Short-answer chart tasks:
..............................

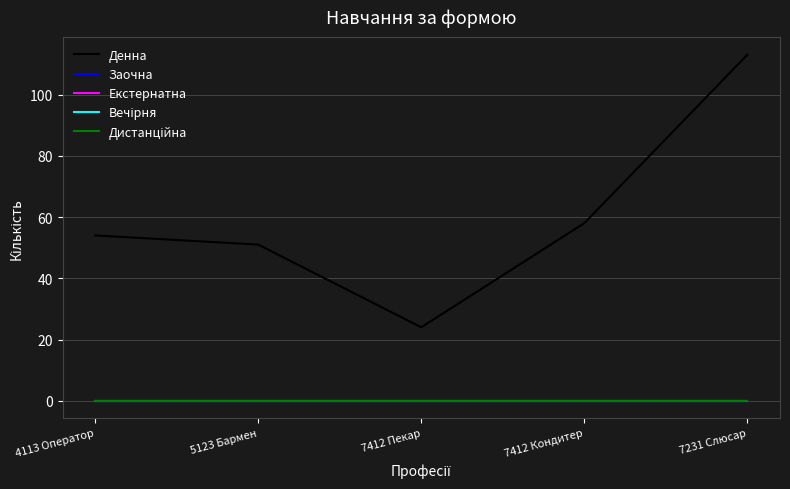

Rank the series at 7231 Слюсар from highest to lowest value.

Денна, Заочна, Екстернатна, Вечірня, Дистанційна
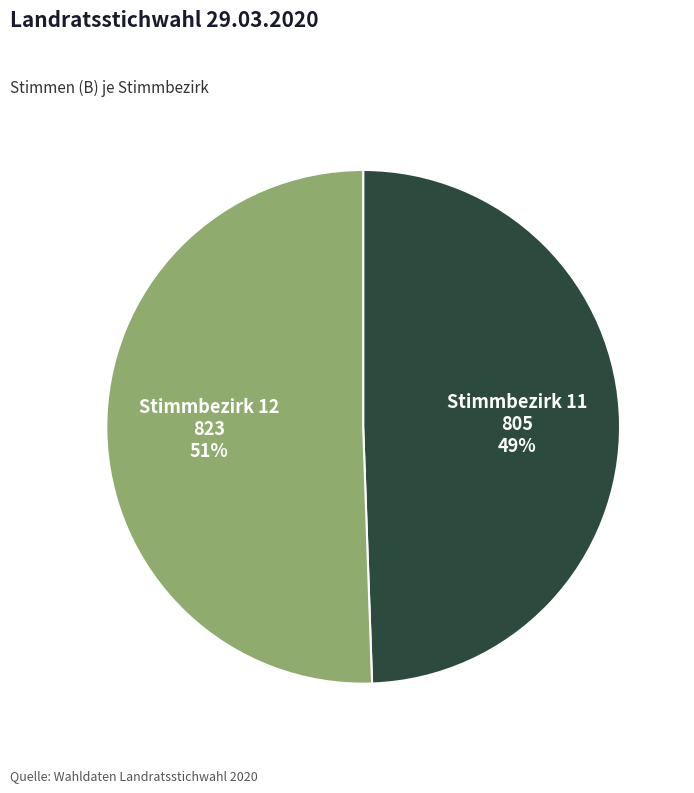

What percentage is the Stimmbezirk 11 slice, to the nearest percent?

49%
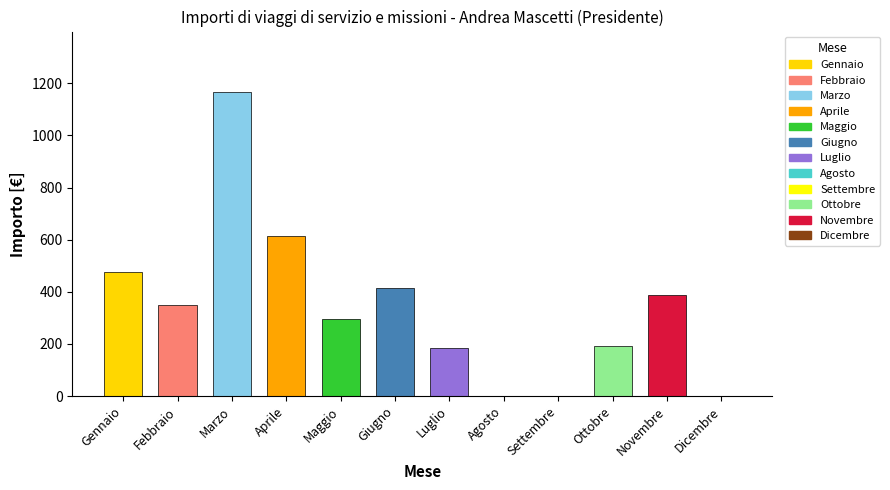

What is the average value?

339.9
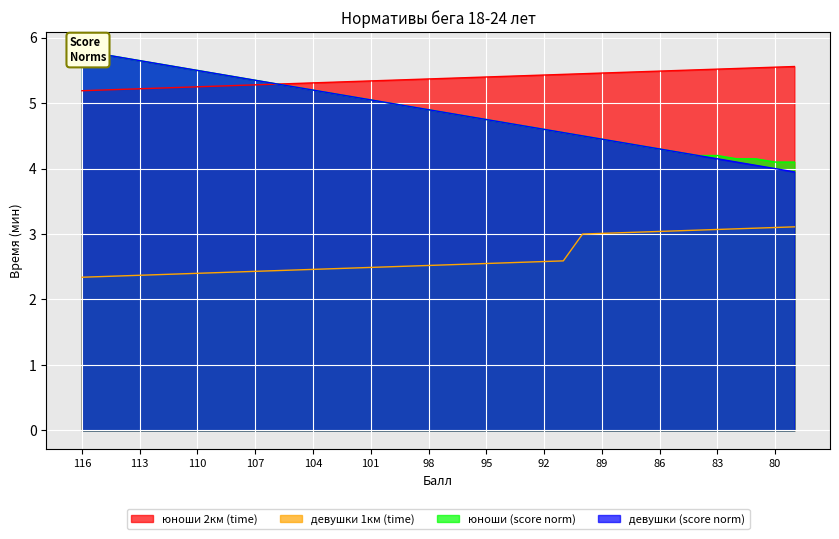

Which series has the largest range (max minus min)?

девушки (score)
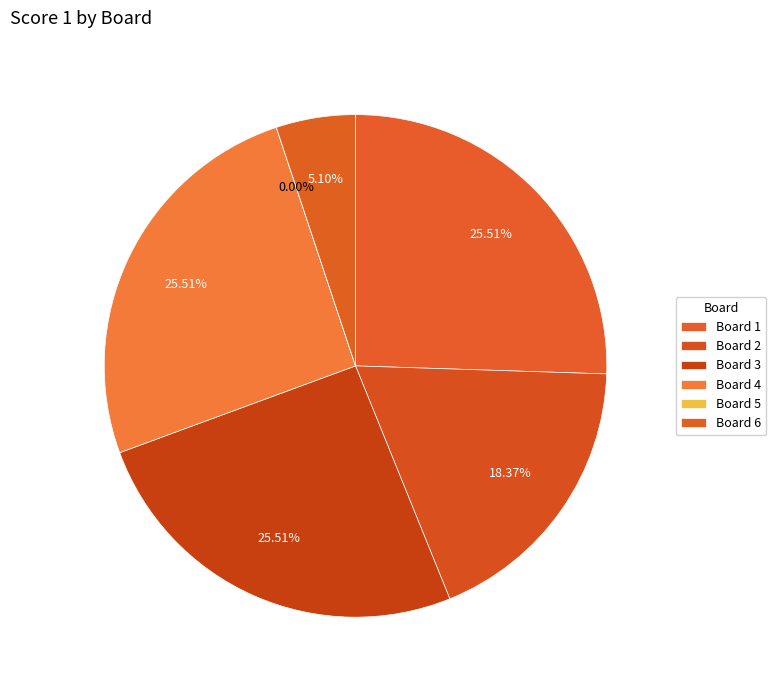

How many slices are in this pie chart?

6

..............................

» **Exercise brief**: Can you return all of the items above word for word, leaving out the pictures?

» **The completed task**:
Rank the series at 7231 Слюсар from highest to lowest value.

Денна, Заочна, Екстернатна, Вечірня, Дистанційна

What percentage is the Stimmbezirk 11 slice, to the nearest percent?

49%

What is the average value?

339.9

Which series has the largest range (max minus min)?

девушки (score)

How many slices are in this pie chart?

6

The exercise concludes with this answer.